Search the material for "text" and show all lines that contain it.

[EXTRACTED INFORMATION — start]

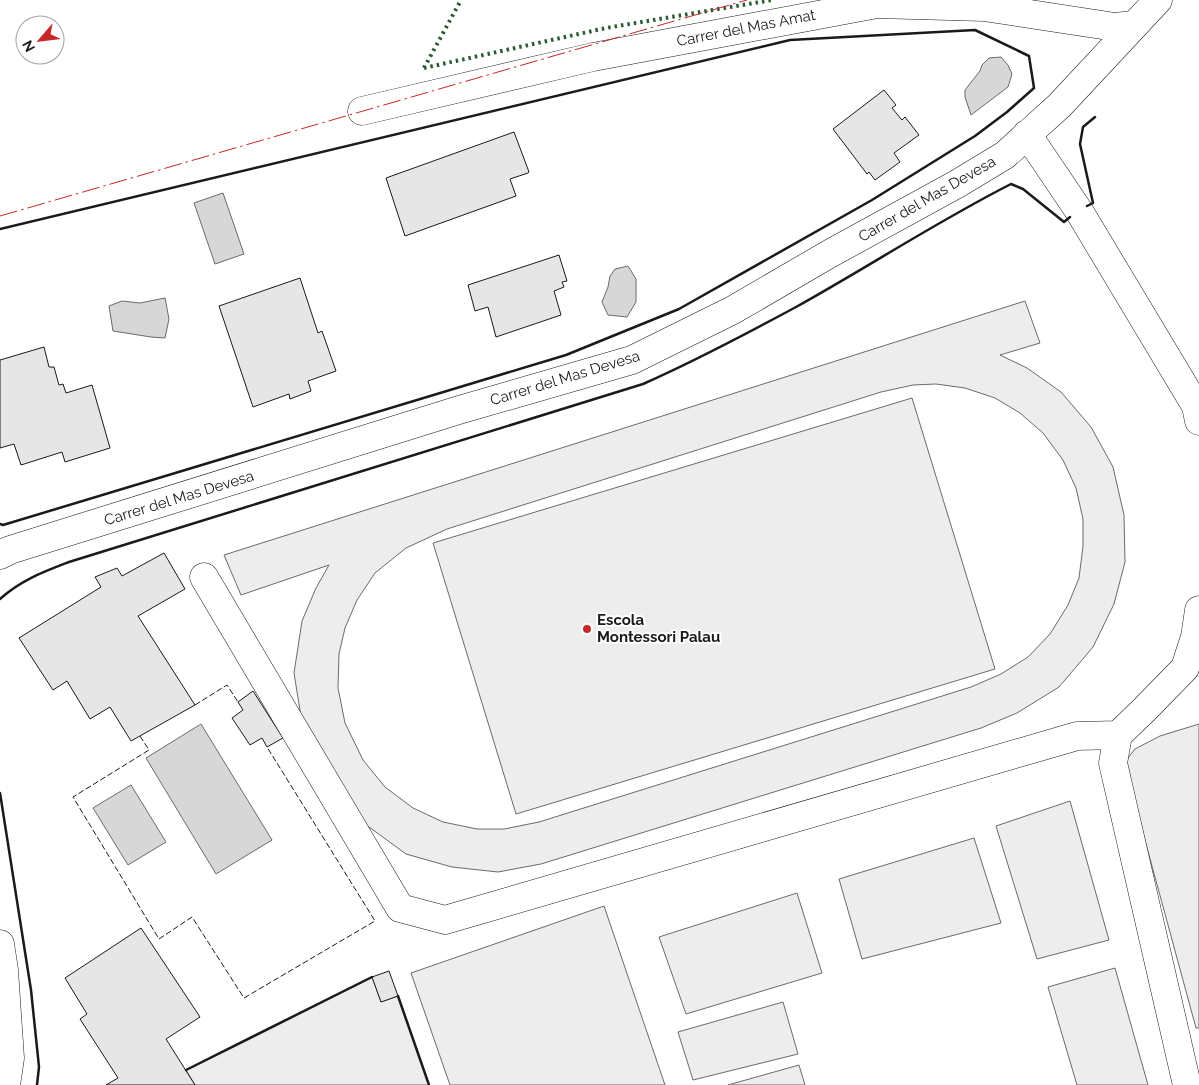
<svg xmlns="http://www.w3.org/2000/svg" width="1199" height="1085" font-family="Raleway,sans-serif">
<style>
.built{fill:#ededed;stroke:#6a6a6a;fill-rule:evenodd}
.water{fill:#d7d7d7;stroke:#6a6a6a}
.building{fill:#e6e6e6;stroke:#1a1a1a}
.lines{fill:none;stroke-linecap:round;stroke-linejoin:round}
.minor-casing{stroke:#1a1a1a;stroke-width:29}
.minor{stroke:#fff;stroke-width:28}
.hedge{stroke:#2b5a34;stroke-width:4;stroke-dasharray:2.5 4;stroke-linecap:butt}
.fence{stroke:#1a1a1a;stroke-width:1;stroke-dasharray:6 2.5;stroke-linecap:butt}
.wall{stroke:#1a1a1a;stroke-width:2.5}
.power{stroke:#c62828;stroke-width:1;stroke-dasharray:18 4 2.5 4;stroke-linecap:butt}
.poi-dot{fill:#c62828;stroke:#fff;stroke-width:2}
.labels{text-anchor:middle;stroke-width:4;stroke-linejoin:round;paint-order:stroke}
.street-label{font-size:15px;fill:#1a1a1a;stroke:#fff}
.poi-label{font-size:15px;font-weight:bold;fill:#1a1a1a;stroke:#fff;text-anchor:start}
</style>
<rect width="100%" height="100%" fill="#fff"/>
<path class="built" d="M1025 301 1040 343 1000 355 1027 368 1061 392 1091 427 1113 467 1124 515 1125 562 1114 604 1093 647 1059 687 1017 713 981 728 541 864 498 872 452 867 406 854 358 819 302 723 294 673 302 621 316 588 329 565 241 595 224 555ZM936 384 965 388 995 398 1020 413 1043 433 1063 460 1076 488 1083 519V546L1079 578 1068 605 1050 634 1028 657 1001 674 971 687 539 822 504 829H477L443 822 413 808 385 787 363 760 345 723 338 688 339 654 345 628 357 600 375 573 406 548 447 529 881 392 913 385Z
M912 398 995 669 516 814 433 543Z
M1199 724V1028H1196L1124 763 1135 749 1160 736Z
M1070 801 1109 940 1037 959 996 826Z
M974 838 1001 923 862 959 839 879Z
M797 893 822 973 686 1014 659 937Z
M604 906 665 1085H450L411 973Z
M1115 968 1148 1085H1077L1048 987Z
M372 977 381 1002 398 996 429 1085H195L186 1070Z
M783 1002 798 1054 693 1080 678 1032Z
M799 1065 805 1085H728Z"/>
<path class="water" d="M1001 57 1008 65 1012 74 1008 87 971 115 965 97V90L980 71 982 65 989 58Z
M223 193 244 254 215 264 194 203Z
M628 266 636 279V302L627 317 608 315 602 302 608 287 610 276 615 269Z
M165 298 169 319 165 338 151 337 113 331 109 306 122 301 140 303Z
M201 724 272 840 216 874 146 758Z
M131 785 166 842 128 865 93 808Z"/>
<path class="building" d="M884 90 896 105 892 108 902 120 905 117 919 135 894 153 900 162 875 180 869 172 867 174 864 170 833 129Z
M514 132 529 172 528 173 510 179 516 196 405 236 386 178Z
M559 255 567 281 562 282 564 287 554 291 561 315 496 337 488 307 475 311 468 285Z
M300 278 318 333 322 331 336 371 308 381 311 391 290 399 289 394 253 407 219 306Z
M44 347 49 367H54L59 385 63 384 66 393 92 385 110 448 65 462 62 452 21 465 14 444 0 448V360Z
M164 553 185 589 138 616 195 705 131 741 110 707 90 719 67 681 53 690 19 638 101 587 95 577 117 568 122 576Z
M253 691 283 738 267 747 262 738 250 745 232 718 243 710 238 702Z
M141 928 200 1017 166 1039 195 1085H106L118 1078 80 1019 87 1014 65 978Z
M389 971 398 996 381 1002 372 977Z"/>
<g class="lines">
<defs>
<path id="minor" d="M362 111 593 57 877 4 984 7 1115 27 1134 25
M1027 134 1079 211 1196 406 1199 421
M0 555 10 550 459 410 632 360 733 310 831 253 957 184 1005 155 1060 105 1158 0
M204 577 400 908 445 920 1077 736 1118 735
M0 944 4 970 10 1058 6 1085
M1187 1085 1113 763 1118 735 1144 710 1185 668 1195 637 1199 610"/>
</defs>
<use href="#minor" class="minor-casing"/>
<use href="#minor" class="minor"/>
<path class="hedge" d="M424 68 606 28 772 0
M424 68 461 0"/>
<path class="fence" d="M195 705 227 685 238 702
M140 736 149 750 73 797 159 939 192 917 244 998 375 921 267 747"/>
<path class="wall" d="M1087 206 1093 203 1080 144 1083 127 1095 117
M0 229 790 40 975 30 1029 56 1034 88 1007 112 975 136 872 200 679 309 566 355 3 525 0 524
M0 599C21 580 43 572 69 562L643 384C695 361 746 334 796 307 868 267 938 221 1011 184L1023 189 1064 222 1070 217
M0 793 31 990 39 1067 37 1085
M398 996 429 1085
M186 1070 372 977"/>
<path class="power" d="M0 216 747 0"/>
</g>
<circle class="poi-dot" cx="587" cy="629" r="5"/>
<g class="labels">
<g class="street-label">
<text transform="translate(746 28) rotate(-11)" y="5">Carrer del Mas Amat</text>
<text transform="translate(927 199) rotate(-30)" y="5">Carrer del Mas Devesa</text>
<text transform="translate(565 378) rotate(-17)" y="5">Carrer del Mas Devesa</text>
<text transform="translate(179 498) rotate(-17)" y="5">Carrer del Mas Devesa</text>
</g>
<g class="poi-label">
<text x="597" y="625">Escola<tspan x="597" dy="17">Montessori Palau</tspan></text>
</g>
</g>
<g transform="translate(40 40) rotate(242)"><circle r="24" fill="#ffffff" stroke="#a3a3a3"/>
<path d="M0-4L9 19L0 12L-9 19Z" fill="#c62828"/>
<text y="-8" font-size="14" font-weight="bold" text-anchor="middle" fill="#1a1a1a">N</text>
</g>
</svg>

[EXTRACTED INFORMATION — finish]

SOLVED EXERCISE –
.labels{text-anchor:middle;stroke-width:4;stroke-linejoin:round;paint-order:stroke}
.poi-label{font-size:15px;font-weight:bold;fill:#1a1a1a;stroke:#fff;text-anchor:start}
<text transform="translate(746 28) rotate(-11)" y="5">Carrer del Mas Amat</text>
<text transform="translate(927 199) rotate(-30)" y="5">Carrer del Mas Devesa</text>
<text transform="translate(565 378) rotate(-17)" y="5">Carrer del Mas Devesa</text>
<text transform="translate(179 498) rotate(-17)" y="5">Carrer del Mas Devesa</text>
<text x="597" y="625">Escola<tspan x="597" dy="17">Montessori Palau</tspan></text>
<text y="-8" font-size="14" font-weight="bold" text-anchor="middle" fill="#1a1a1a">N</text>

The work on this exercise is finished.